Струйский с порога крикнул в молчавшую типографию:
— Я вашу пугачёвщину изведу!
Расправа
Мужика секли под окнами господского дома. Николай Еремеевич наблюдал с «Парнаса», хорошо ли бьют, не жалеют ли. В кабинете слышно было, как хлопает кнут. Не в силах слушать свист бича и стоны несчастного, Рокотов тихо вышел из комнаты. Перемазанный краской оттиск со злополучной «грушей» он свернул вчетверо и положил в карман на память.
К обеду хозяин не появился. Александра Петровна, стыдясь глядеть гостю в глаза, объяснила, что после расправы нападает на Николая Еремеевича сильный страх. Отовсюду ждёт он покушения: на прогулке удара из-за угла, в пище отравы. Оттого, случается, несколько дней подряд сидит, запершись на «Парнасе», безвыходно.

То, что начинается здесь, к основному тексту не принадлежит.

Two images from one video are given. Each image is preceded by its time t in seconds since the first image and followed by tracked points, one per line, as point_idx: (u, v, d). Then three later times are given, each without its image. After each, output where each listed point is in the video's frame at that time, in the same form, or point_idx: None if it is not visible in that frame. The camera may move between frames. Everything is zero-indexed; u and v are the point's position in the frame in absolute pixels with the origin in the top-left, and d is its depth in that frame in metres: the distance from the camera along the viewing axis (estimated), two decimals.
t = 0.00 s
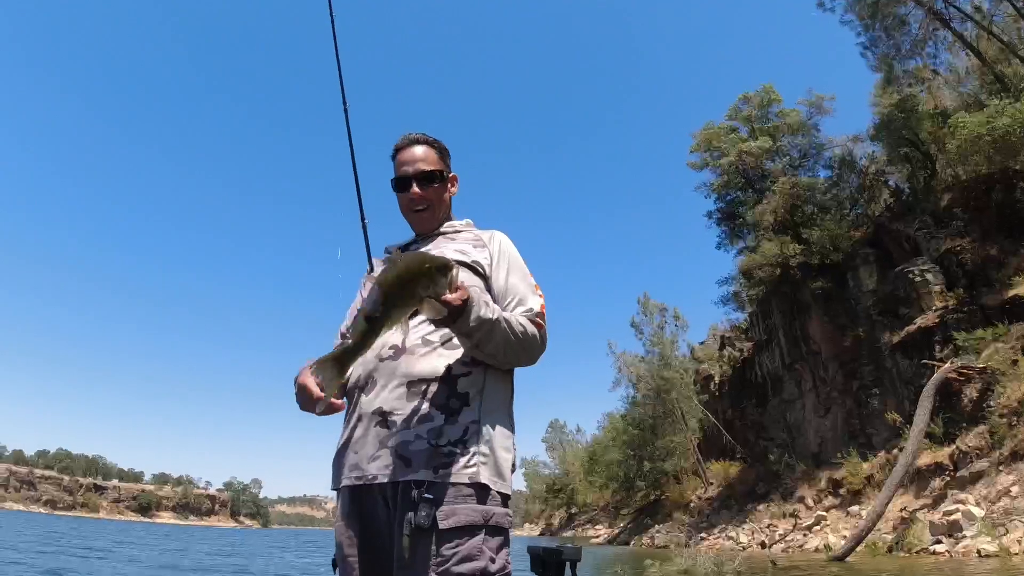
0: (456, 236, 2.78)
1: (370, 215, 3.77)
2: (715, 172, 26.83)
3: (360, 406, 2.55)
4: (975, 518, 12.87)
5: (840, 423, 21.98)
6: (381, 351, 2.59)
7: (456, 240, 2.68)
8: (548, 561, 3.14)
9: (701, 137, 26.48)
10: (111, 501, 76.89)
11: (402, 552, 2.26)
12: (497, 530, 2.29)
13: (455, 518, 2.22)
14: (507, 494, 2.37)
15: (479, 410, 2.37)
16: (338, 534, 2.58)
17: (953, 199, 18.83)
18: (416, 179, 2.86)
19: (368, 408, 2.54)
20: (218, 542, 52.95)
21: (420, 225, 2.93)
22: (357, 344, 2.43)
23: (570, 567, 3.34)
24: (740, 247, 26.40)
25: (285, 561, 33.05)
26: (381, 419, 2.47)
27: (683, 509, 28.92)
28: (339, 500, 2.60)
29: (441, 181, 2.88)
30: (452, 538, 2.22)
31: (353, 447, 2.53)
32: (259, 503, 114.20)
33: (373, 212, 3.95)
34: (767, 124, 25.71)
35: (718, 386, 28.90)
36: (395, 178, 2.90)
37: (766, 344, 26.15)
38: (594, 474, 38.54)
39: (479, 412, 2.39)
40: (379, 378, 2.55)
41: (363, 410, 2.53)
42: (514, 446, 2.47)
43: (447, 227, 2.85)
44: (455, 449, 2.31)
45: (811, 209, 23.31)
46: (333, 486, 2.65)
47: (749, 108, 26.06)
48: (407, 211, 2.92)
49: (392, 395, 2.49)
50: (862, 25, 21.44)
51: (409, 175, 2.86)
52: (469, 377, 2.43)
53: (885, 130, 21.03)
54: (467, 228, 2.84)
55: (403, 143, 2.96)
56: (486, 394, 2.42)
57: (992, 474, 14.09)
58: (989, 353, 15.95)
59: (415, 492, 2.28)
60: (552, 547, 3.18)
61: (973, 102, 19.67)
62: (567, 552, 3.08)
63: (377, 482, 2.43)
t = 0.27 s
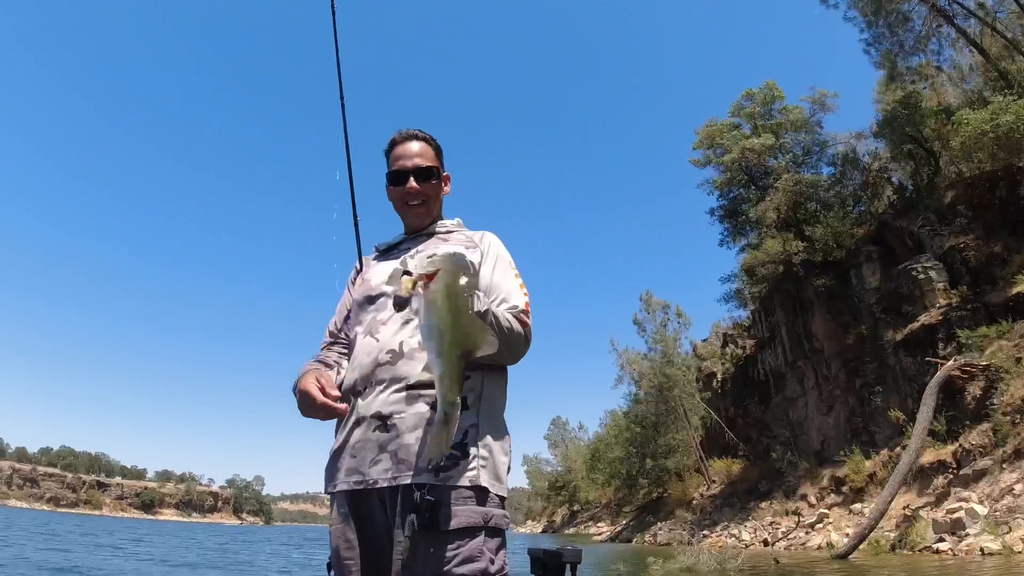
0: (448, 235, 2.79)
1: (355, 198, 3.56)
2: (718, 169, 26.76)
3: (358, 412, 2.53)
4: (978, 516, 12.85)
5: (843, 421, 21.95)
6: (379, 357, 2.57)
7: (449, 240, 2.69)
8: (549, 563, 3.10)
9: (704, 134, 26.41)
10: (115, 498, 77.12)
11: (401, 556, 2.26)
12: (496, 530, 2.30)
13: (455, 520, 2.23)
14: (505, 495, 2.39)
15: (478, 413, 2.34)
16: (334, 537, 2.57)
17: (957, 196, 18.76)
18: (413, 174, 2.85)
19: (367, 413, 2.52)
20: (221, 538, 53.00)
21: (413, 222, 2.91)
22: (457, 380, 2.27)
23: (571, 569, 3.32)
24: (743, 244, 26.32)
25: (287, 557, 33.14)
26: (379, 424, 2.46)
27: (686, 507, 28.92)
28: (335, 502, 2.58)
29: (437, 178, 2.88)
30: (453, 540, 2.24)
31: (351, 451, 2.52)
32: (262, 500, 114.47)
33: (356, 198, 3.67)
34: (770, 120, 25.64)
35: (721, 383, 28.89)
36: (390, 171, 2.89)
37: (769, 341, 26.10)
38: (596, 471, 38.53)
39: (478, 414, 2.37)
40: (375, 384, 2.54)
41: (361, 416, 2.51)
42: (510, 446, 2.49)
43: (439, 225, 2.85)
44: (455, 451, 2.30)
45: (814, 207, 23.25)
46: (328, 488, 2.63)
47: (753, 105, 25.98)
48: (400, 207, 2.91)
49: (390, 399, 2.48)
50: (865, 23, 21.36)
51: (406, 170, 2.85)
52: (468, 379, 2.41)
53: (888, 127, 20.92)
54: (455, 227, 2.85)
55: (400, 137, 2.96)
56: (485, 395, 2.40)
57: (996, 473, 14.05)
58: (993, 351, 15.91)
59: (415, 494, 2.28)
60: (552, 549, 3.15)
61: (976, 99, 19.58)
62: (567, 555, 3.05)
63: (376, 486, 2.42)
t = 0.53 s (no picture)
0: (439, 236, 2.87)
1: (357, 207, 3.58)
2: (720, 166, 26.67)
3: (353, 417, 2.57)
4: (981, 513, 12.84)
5: (845, 418, 21.93)
6: (373, 360, 2.61)
7: (440, 243, 2.78)
8: (549, 563, 3.09)
9: (705, 131, 26.33)
10: (117, 496, 77.04)
11: (397, 558, 2.33)
12: (488, 531, 2.44)
13: (450, 521, 2.37)
14: (496, 497, 2.54)
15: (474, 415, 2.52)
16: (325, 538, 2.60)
17: (960, 193, 18.77)
18: (405, 172, 2.88)
19: (362, 416, 2.57)
20: (223, 537, 52.86)
21: (405, 220, 2.94)
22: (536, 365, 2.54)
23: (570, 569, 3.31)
24: (744, 240, 26.25)
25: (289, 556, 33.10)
26: (374, 427, 2.52)
27: (688, 504, 28.92)
28: (327, 505, 2.62)
29: (427, 177, 2.91)
30: (448, 540, 2.36)
31: (347, 453, 2.57)
32: (264, 498, 114.48)
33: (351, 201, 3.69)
34: (772, 117, 25.55)
35: (723, 380, 28.94)
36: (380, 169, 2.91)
37: (770, 338, 26.06)
38: (598, 469, 38.53)
39: (472, 417, 2.54)
40: (371, 387, 2.59)
41: (357, 419, 2.56)
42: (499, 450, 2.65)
43: (430, 225, 2.92)
44: (452, 454, 2.45)
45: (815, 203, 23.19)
46: (321, 490, 2.67)
47: (754, 101, 25.88)
48: (390, 204, 2.93)
49: (385, 403, 2.54)
50: (866, 19, 21.23)
51: (400, 168, 2.87)
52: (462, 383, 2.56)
53: (891, 123, 20.81)
54: (446, 226, 2.93)
55: (392, 134, 2.97)
56: (478, 398, 2.57)
57: (998, 470, 14.03)
58: (995, 348, 15.87)
59: (411, 495, 2.38)
60: (552, 549, 3.14)
61: (979, 95, 19.51)
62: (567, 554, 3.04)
63: (371, 489, 2.49)
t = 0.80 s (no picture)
0: (435, 239, 2.88)
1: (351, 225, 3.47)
2: (721, 164, 26.65)
3: (347, 415, 2.56)
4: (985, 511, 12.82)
5: (847, 416, 21.92)
6: (369, 361, 2.62)
7: (437, 247, 2.81)
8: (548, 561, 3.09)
9: (706, 128, 26.32)
10: (120, 495, 77.13)
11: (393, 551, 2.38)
12: (480, 529, 2.46)
13: (446, 518, 2.40)
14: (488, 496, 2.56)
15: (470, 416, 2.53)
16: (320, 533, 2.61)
17: (962, 190, 18.79)
18: (405, 175, 2.88)
19: (356, 414, 2.56)
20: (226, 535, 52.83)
21: (403, 222, 2.95)
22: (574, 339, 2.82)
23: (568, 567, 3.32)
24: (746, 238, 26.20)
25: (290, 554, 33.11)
26: (368, 426, 2.52)
27: (690, 502, 28.91)
28: (322, 501, 2.63)
29: (426, 181, 2.91)
30: (442, 537, 2.39)
31: (341, 451, 2.56)
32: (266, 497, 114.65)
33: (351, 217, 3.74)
34: (773, 115, 25.51)
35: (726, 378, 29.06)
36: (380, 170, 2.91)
37: (772, 336, 26.04)
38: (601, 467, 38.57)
39: (466, 417, 2.55)
40: (365, 387, 2.60)
41: (351, 417, 2.55)
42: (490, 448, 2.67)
43: (428, 228, 2.94)
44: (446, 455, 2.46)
45: (818, 201, 23.16)
46: (316, 486, 2.68)
47: (756, 99, 25.86)
48: (388, 206, 2.94)
49: (380, 402, 2.54)
50: (869, 16, 21.31)
51: (402, 172, 2.88)
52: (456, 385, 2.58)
53: (893, 120, 20.76)
54: (443, 229, 2.95)
55: (391, 137, 2.97)
56: (471, 399, 2.59)
57: (1001, 467, 14.00)
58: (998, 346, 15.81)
59: (405, 493, 2.39)
60: (551, 546, 3.14)
61: (981, 93, 19.48)
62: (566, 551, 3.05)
63: (366, 487, 2.50)
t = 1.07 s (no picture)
0: (440, 243, 2.88)
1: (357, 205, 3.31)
2: (724, 163, 26.62)
3: (349, 412, 2.54)
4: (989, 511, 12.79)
5: (851, 415, 21.90)
6: (371, 360, 2.61)
7: (441, 251, 2.80)
8: (547, 555, 3.10)
9: (709, 127, 26.31)
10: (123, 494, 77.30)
11: (393, 546, 2.36)
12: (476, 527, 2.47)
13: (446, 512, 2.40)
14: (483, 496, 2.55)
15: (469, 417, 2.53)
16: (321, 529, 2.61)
17: (965, 189, 18.77)
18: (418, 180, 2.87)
19: (357, 413, 2.55)
20: (229, 535, 52.86)
21: (410, 226, 2.93)
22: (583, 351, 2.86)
23: (568, 563, 3.33)
24: (750, 237, 26.13)
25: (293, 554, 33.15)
26: (369, 424, 2.51)
27: (693, 502, 28.88)
28: (322, 497, 2.62)
29: (437, 187, 2.90)
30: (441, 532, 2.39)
31: (342, 448, 2.55)
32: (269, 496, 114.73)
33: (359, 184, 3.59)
34: (776, 114, 25.47)
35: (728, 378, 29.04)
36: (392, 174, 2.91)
37: (776, 335, 26.01)
38: (604, 467, 38.57)
39: (466, 417, 2.55)
40: (367, 386, 2.59)
41: (352, 414, 2.53)
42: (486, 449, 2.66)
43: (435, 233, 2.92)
44: (445, 454, 2.45)
45: (821, 200, 23.12)
46: (317, 482, 2.67)
47: (759, 98, 25.83)
48: (397, 210, 2.93)
49: (381, 402, 2.53)
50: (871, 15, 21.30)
51: (418, 178, 2.86)
52: (456, 386, 2.58)
53: (897, 119, 20.72)
54: (448, 234, 2.94)
55: (402, 143, 2.96)
56: (471, 400, 2.60)
57: (1005, 467, 13.96)
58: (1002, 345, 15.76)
59: (406, 489, 2.40)
60: (550, 541, 3.15)
61: (984, 92, 19.43)
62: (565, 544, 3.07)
63: (366, 483, 2.49)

Погода портилась. Ветер натягивал тучи. Тёмные ели за окнами протяжно шумели.
Рокотов вспомнил вдруг про неотложные дела в Москве, попросил у Александры Петровны лошадей до Саранска: глядишь, возница, который доставил его туда, ещё не нашёл обратных пассажиров. Александра Петровна его не отговаривала.
Он поднялся к себе, быстро переоделся в дорожное платье. Застегнул на шее плащ. Плотнее нахлобучил шляпу.